Mar 13, 2024 - Food and Drink

Cafe Reconcile gets a $4M boost from MacKenzie Scott

In a side-by-side pair of photos, a young person points to a poster on the wall while wearing a chef's apron, and on the right, a pair of young people smile while working together on a computer.

Cafe Reconcile provides young New Orleanians with life and hospitality skills. Photos: Courtesy of Cafe Reconcile

A New Orleans nonprofit that provides young people with hospitality and life skills training recently got a $4 million donation from philanthropist MacKenzie Scott.

Why it matters: It means for the first time in its nearly 25-year history, Cafe Reconcile finally has a savings account.

  • "Our program is about stability and building a space of trust and care so young people can navigate who they're trying to be and how they're trying to show up in the world," says Cafe Reconcile CEO Kheri Billy. "It only happens because the community of New Orleans believes in us."

The big picture: Cafe Reconcile is one of about 20 New Orleans organizations that Scott has given funding to in recent years.

Flashback: Cafe Reconcile got its start back in 1996 when Rev. Harry Tompson, Craig Cuccia and Tim Falcon acquired the five-story Central City building that still houses the nonprofit today.
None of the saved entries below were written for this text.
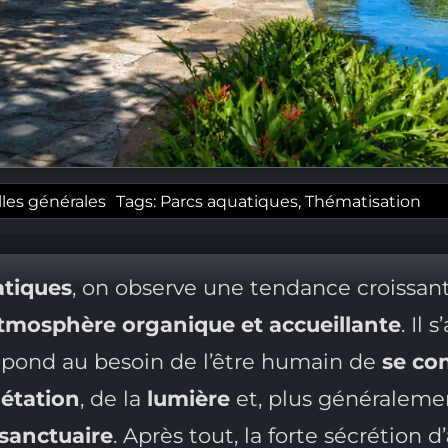
les générales
Tags:
Parcs aquatiques
,
Thématisation
atiques
, on observe une tendance croissante
tmosphère organique et accueillante
. Il
répond au besoin de l’être humain de
se co
étation
, de la
lumière
et, plus généraleme
sanctuaire
. Après tout, la forte sécrétion d’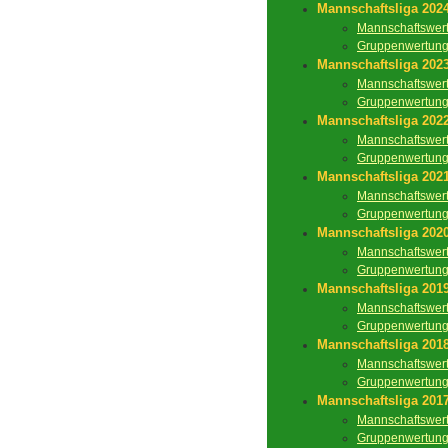
Mannschaftsliga 202
Mannschaftswer
Gruppenwertun
Mannschaftsliga 202
Mannschaftswer
Gruppenwertun
Mannschaftsliga 202
Mannschaftswer
Gruppenwertun
Mannschaftsliga 202
Mannschaftswer
Gruppenwertun
Mannschaftsliga 202
Mannschaftswer
Gruppenwertun
Mannschaftsliga 201
Mannschaftswer
Gruppenwertun
Mannschaftsliga 201
Mannschaftswer
Gruppenwertun
Mannschaftsliga 201
Mannschaftswer
Gruppenwertun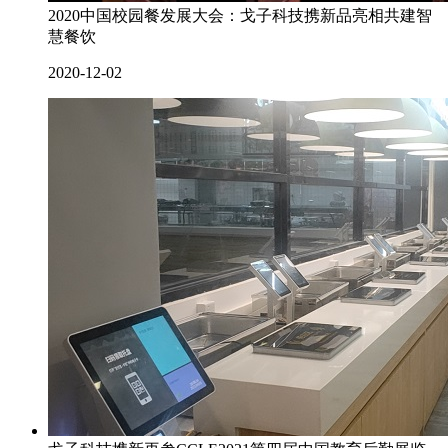
2020中国校园餐发展大会：戈子科技携新品亮相共建智
慧餐饮
2020-12-02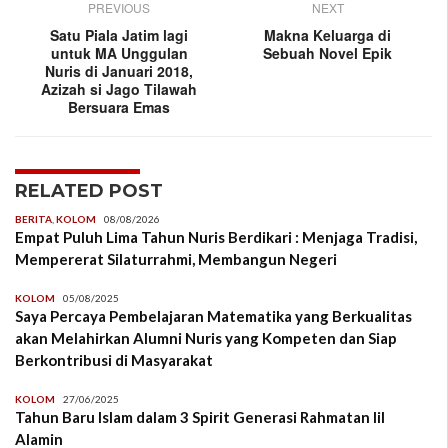
PREVIOUS
NEXT
Satu Piala Jatim lagi
Makna Keluarga di
untuk MA Unggulan
Sebuah Novel Epik
Nuris di Januari 2018,
Azizah si Jago Tilawah
Bersuara Emas
RELATED POST
BERITA
,
KOLOM
08/08/2026
Empat Puluh Lima Tahun Nuris Berdikari : Menjaga Tradisi,
Mempererat Silaturrahmi, Membangun Negeri
KOLOM
05/08/2025
Saya Percaya Pembelajaran Matematika yang Berkualitas
akan Melahirkan Alumni Nuris yang Kompeten dan Siap
Berkontribusi di Masyarakat
KOLOM
27/06/2025
Tahun Baru Islam dalam 3 Spirit Generasi Rahmatan lil
Alamin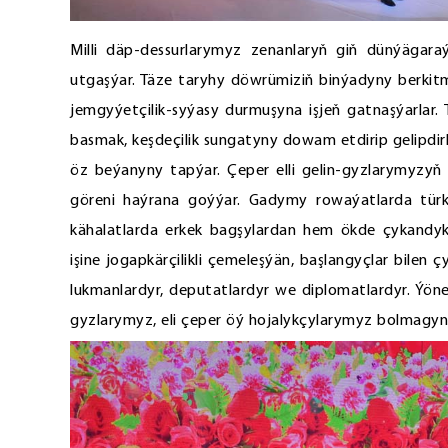
Milli däp-dessurlarymyz zenanlaryň giň dünýägaraýş
utgaşýar. Täze taryhy döwrümiziň binýadyny berki
jemgyýetçilik-syýasy durmuşyna işjeň gatnaşýarlar
basmak, keşdeçilik sungatyny dowam etdirip gelipdirl
öz beýanyny tapýar. Çeper elli gelin-gyzlarymyzyň 
göreni haýrana goýýar. Gadymy rowaýatlarda tür
kähalatlarda erkek bagşylardan hem ökde çykandyk
işine jogapkärçilikli çemeleşýän, başlangyçlar bilen
lukmanlardyr, deputatlardyr we diplomatlardyr. Ýöne 
gyzlarymyz, eli çeper öý hojalykçylarymyz bolmagynd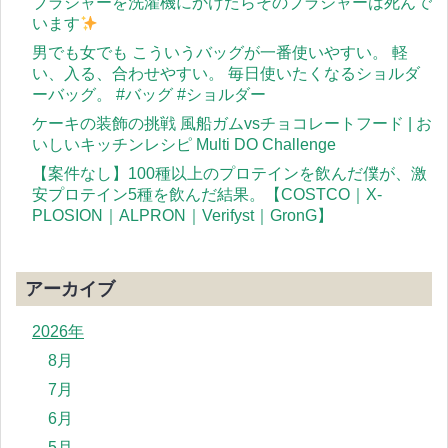
ブラジャーを洗濯機にかけたらそのブラジャーは死んで
います
男でも女でも こういうバッグが一番使いやすい。 軽
い、入る、合わせやすい。 毎日使いたくなるショルダ
ーバッグ。 #バッグ #ショルダー
ケーキの装飾の挑戦 風船ガムvsチョコレートフード | お
いしいキッチンレシピ Multi DO Challenge
【案件なし】100種以上のプロテインを飲んだ僕が、激
安プロテイン5種を飲んだ結果。【COSTCO｜X-
PLOSION｜ALPRON｜Verifyst｜GronG】
アーカイブ
2026年
8月
7月
6月
5月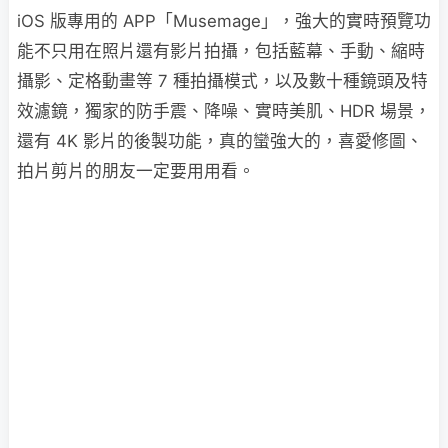
iOS 版專用的 APP「Musemage」，強大的實時預覽功
能不只用在照片還有影片拍攝，包括藍幕、手動、縮時
攝影、定格動畫等 7 種拍攝模式，以及數十種鏡頭及特
效濾鏡，獨家的防手震、降噪、實時美肌、HDR 場景，
還有 4K 影片的後製功能，真的蠻強大的，喜愛修圖、
拍片剪片的朋友一定要用用看。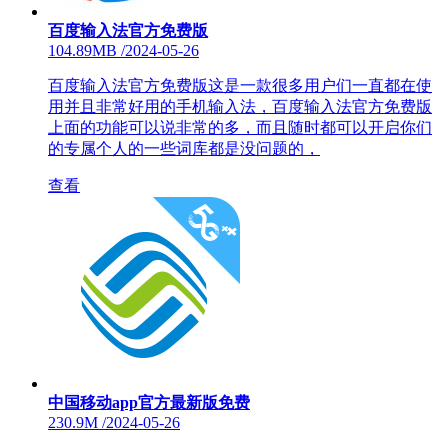
百度输入法官方免费版
104.89MB
/
2024-05-26
百度输入法官方免费版这是一款很多用户们一直都在使
用并且非常好用的手机输入法，百度输入法官方免费版
上面的功能可以说非常的多，而且随时都可以开启你们
的专属个人的一些词库都是没问题的，
查看
中国移动app官方最新版免费
230.9M
/
2024-05-26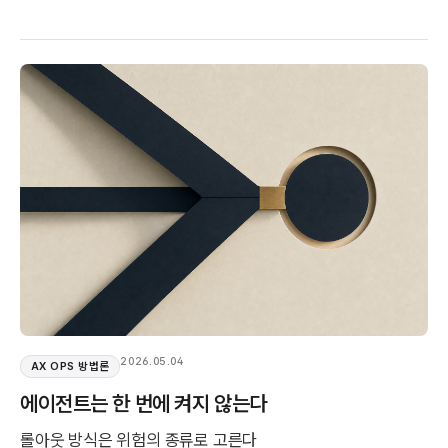
2026.05.04
AX OPS 방법론
에이전트는 한 번에 켜지 않는다
롤아웃 방식은 위험의 종류로 고른다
  • It took another four years before programming began, but since then, a steady stream of young New Orleanians ages 16 to 24 have cycled through Cafe Reconcile.
  • During their time there, the interns work their way through tiers of programming that gives them on-the-job training inside the Cafe Reconcile restaurant while also learning life skills to navigate whatever they decide comes next, whether that's finishing a GED, heading to college or finding a job.
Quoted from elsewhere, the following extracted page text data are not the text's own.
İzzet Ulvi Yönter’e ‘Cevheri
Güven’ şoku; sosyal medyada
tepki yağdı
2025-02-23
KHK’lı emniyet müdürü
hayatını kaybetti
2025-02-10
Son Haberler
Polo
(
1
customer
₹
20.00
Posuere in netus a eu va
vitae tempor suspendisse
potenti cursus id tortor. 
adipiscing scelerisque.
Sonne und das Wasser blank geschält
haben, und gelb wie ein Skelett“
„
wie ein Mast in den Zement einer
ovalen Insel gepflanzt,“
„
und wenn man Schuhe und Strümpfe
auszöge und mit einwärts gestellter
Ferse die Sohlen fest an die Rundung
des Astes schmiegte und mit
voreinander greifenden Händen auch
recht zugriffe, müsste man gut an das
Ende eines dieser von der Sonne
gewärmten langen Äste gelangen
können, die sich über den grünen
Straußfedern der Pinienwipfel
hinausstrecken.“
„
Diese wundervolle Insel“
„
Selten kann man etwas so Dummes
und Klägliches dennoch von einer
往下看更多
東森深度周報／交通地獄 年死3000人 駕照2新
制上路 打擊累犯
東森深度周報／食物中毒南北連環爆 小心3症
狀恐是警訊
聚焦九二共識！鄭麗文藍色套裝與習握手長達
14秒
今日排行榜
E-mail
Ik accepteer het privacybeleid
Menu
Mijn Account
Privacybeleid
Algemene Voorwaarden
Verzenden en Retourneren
By the numbers: In 2023, Cafe Reconcile worked with 127 students.

  • Each one signs up for a 16-month program, which includes 14 weeks in the restaurant working alongside trainer advocates under chef Martha Wiggins.
  • The interns receive stipends during their rotation through the restaurant, as well as a $500 stipend when they graduate.
An orange table top is filled with white plates and bowls filled with Creole soul food staples, like fried fish, potatoes, green beans and fried catfish.
Under chef Martha Wiggins, Cafe Reconcile's restaurant has grown its reputation as a place for great food while supporting a community cause. Photo: Courtesy of Cafe Reconcile

"The restaurant's really a tool for practicing the life skills they're learning here, so they're learning coping mechanisms to deal with whatever might be difficult for them," Wiggins tells Axios New Orleans.

  • "It's also helping to remove barriers for them. That may be housing, child care, health, mental health, but they're learning these tools, and then they can use them and practice them in real time in a real restaurant."

Yes, but: Under Wiggins, the restaurant, which helps fund the nonprofit's work, has still managed to develop a reputation for culinary excellence while serving as a training ground for the interns.

  • Last October, the New York Times named it one of the best 25 restaurants in New Orleans.
  • Getting there, she says, has meant sharing an "understanding that even though the food is simple or casual doesn't mean we'll take it any less seriously when it comes to our processes, the ingredients we use and how we prepare it."
  • At the time Cafe Reconcile recruited her for the role, Wiggins says, she was looking for her next leadership position but didn't quite realize how much she'd enjoy working with young people.
  • "It's the hardest job I've ever had, but it's the best thing I've ever been a part of," she says.

What's next: For now, there are no grand plans for the $4 million gift beyond letting it sit in a savings account as the Cafe Reconcile team looks for long-term ways to deepen programming for the students.

  • "It's a one-time gift," Billy says. "It doesn't happen again, so we want to make sure we build some legs around that gift."